Data excerpts:
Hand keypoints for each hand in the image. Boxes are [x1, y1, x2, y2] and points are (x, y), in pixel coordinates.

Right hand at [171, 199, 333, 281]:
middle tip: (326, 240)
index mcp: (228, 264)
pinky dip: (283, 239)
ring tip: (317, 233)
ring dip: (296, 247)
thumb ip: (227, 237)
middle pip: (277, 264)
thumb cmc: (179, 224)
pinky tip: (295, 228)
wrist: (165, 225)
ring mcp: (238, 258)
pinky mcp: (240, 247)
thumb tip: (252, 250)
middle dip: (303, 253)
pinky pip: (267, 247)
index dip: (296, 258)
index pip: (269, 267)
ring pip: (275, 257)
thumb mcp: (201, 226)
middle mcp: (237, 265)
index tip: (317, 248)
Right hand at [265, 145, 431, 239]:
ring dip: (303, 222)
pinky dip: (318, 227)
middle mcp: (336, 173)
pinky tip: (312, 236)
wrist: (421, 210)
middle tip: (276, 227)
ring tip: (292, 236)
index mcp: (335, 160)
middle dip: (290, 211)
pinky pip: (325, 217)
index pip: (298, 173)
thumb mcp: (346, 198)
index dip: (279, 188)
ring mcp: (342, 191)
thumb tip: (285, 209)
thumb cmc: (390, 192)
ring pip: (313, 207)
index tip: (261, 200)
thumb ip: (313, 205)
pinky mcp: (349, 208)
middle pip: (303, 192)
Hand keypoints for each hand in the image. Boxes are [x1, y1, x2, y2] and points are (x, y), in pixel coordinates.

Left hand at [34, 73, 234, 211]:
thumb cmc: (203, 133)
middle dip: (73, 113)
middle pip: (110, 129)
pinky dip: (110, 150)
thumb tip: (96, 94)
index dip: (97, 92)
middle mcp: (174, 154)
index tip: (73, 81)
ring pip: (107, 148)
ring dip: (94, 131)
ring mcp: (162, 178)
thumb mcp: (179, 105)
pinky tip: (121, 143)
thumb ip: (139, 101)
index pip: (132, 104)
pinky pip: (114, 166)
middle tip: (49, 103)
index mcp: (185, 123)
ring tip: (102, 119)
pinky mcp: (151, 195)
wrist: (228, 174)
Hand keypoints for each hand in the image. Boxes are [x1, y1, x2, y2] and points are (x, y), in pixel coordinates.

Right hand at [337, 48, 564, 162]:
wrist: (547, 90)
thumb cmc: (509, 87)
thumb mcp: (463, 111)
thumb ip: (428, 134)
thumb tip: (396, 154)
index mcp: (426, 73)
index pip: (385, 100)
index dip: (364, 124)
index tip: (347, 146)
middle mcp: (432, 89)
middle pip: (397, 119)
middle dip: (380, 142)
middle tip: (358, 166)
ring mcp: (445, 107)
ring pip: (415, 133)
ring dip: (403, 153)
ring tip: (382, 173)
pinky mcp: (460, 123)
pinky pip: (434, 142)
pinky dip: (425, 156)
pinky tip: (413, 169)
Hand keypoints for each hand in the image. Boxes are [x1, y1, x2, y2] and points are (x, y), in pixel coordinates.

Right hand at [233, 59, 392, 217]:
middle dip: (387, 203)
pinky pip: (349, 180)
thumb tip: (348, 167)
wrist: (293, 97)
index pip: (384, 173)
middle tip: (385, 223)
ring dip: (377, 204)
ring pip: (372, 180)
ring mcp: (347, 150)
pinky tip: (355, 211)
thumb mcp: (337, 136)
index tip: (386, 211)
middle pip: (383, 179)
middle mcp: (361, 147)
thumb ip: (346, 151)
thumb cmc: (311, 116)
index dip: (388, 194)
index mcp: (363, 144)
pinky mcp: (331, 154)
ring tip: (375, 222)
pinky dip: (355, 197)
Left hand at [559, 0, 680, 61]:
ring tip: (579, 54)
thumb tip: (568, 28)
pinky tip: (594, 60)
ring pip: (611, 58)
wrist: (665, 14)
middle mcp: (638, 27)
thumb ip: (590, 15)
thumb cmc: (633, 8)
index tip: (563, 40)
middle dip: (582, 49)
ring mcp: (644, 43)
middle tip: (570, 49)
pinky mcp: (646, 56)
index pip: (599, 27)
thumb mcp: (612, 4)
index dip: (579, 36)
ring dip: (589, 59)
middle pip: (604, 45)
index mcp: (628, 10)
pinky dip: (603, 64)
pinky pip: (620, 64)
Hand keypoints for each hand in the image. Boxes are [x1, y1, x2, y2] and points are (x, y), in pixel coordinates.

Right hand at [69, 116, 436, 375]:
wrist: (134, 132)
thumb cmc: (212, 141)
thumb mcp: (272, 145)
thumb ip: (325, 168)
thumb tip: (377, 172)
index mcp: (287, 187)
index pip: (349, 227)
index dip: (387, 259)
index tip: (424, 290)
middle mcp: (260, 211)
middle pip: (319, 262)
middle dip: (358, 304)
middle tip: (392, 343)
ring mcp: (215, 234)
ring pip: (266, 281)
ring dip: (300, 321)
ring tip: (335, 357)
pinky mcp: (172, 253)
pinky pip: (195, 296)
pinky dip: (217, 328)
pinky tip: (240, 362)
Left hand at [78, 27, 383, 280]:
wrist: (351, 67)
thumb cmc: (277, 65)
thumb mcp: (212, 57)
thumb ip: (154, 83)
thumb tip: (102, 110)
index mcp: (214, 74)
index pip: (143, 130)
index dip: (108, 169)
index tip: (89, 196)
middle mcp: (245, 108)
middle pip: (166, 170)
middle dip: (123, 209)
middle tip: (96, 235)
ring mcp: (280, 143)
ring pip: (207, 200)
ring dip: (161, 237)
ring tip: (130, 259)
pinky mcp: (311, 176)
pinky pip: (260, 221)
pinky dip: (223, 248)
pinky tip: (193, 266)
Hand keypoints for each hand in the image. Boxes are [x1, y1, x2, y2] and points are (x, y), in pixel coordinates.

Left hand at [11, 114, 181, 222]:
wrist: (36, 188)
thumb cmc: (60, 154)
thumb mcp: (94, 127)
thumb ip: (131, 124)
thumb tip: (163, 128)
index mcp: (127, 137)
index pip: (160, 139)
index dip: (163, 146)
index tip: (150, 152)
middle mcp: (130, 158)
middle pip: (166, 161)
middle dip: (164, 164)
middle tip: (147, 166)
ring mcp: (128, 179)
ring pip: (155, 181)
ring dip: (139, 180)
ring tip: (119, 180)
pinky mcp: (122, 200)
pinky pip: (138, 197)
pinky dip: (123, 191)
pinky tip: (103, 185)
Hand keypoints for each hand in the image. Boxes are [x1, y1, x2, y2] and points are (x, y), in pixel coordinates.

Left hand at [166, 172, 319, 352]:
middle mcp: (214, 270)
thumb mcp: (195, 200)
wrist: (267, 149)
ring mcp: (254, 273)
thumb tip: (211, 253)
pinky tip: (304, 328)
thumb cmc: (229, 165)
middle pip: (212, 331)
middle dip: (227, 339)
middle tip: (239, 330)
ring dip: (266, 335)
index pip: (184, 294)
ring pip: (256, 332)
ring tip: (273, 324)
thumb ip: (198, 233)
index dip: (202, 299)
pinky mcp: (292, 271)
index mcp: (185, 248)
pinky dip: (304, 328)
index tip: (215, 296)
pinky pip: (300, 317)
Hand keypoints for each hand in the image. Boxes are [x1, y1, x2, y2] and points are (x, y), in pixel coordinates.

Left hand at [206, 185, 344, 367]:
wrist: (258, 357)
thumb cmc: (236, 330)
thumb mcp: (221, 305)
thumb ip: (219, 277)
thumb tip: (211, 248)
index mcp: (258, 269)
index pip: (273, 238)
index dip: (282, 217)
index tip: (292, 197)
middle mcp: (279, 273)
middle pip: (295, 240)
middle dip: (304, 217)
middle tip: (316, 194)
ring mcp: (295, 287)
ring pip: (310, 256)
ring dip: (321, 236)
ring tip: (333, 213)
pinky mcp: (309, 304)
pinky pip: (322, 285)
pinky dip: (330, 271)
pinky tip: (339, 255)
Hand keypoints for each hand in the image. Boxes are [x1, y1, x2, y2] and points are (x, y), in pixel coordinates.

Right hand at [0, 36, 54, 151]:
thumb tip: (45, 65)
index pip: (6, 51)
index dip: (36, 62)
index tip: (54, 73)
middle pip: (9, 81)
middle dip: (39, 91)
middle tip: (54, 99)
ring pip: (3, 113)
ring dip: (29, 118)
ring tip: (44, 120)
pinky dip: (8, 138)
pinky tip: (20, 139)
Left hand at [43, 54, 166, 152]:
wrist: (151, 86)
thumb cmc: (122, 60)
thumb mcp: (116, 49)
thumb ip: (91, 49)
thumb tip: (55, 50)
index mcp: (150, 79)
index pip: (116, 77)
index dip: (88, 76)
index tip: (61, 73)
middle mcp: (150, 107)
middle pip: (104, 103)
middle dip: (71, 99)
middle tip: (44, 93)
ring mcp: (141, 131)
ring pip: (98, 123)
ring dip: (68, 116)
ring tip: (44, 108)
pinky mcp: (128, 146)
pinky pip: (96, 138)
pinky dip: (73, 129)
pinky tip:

Assignment: From the data above, show each line that contains "wrist".

Written response:
wrist: (165, 225)
wrist: (421, 210)
wrist: (228, 174)
wrist: (547, 90)
wrist: (293, 97)
wrist: (665, 14)
wrist: (134, 132)
wrist: (351, 67)
wrist: (36, 188)
wrist: (267, 149)
wrist: (258, 357)
wrist: (151, 86)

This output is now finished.